__SOURCE PASSAGE__:
A Faith for Earth Healing

If there were one book, in addition to the Bible, to require of every student of Christian theology, it would be Gaia & God: An Ecofeminist Theology of Earth Healing. Rosemary Radford Ruether does not provide a complete theological program for human relations to the biosphere, but she does address the alarming crisis of our age with a prophetic vigor and an intellectual rigor reminiscent of Karl Barth's Romans, written for a world bloodied by World War I.

Her task is to help those raised in the Christian tradition to face unflinchingly the need to rescue life on this planet from imminent ecological catastrophe. "Unflinchingly" is the operative word here, not only because the dangers directly ahead of us are difficult to contemplate, but because our faith tradition is deeply implicated in the oppressive values and structures that have now led civilization and its natural environments to the brink of disaster.

Ruether does not ask us to turn away from Christian faith or Western culture. She asks something more difficult: a rigorous reappraisal of biblical foundations, Christian tradition, and contemporary society in the face of looming ecological crisis. And she offers, as a tool to shed light on the task, a matured feminist perspective.

Ruether is not only a prophetic voice, she is also a judgmental thinker with a reputation for not suffering foolish ideas gladly. Writers with such gifts often produce books that abuse rather than edify the reader. That is not so here. Of the many fine attributes of this book, perhaps the most remarkable is the thorough yet careful use of judgment. As she ranges over many fields of inquiry, Ruether's judgments are nuanced, balanced, and illuminating.

Nobody escapes criticism -- not feminists, not environmentalists -- yet the criticisms are clear, fair, and responsive to the thinker's intentions. Against this backdrop of criticism, Ruether's own ideas are chiseled with precision so the reader sees what she says. I disagreed with her in scores of places, yet in most of these she has so improved the terms of dialogue that I will want to refer back to her before I write again.

RUETHER BEGINS WITH a critical analysis of creation stories from Babylon, the Hebrew Bible, and ancient Greece. She shows how Hebrew and Greek stories influenced a Christian theology that, unfortunately, blamed human sin for the inadequacies of "fallen" nature, yet reduced the sense of human responsibility for the welfare of natural life that had once been manifest in Hebrew ethics.

__DATASET EXCERPTS__:
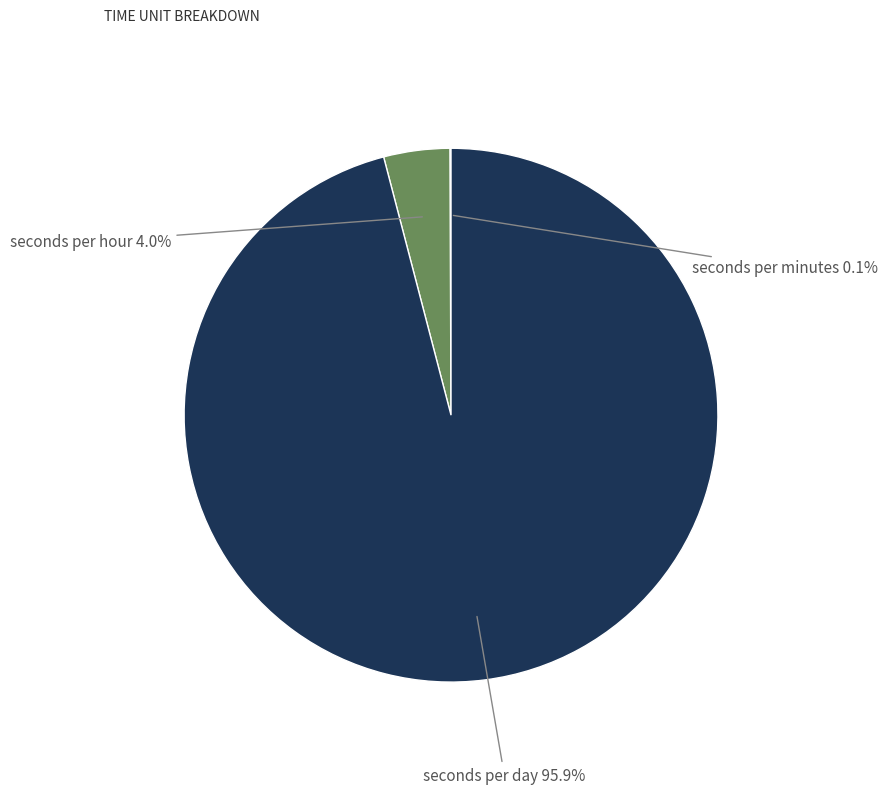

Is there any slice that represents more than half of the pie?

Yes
...
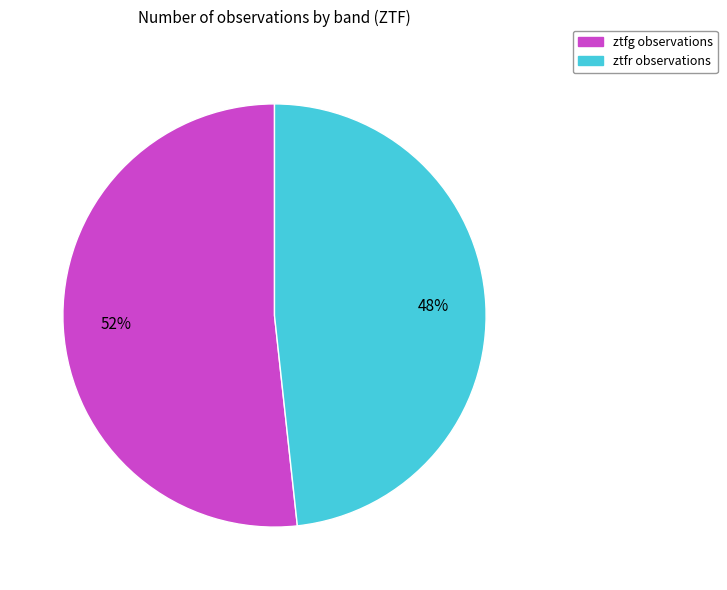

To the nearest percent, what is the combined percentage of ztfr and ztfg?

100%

__EXPLORE THE MATERIAL__:
[1] Decide whether each statement agrees with the review of Gaia & God, answering yes or no and quoting the words of the review that settle it. (a) Ruether provides a complete theological program for human relations to the biosphere. (b) Ruether asks readers to turn away from Christian faith. (c) The reviewer disagreed with Ruether in scores of places.
[2] Reproduce the review of Gaia & God word for word, starting with "Her task is" and going on through "matured feminist perspective.".

__RESPONSES TO THE TASKS__:
[1]
(a) No: "Rosemary Radford Ruether does not provide a complete theological program for human relations to the biosphere"
(b) No: "Ruether does not ask us to turn away from Christian faith or Western culture."
(c) Yes: "I disagreed with her in scores of places"

[2]
Her task is to help those raised in the Christian tradition to face unflinchingly the need to rescue life on this planet from imminent ecological catastrophe. "Unflinchingly" is the operative word here, not only because the dangers directly ahead of us are difficult to contemplate, but because our faith tradition is deeply implicated in the oppressive values and structures that have now led civilization and its natural environments to the brink of disaster.

Ruether does not ask us to turn away from Christian faith or Western culture. She asks something more difficult: a rigorous reappraisal of biblical foundations, Christian tradition, and contemporary society in the face of looming ecological crisis. And she offers, as a tool to shed light on the task, a matured feminist perspective.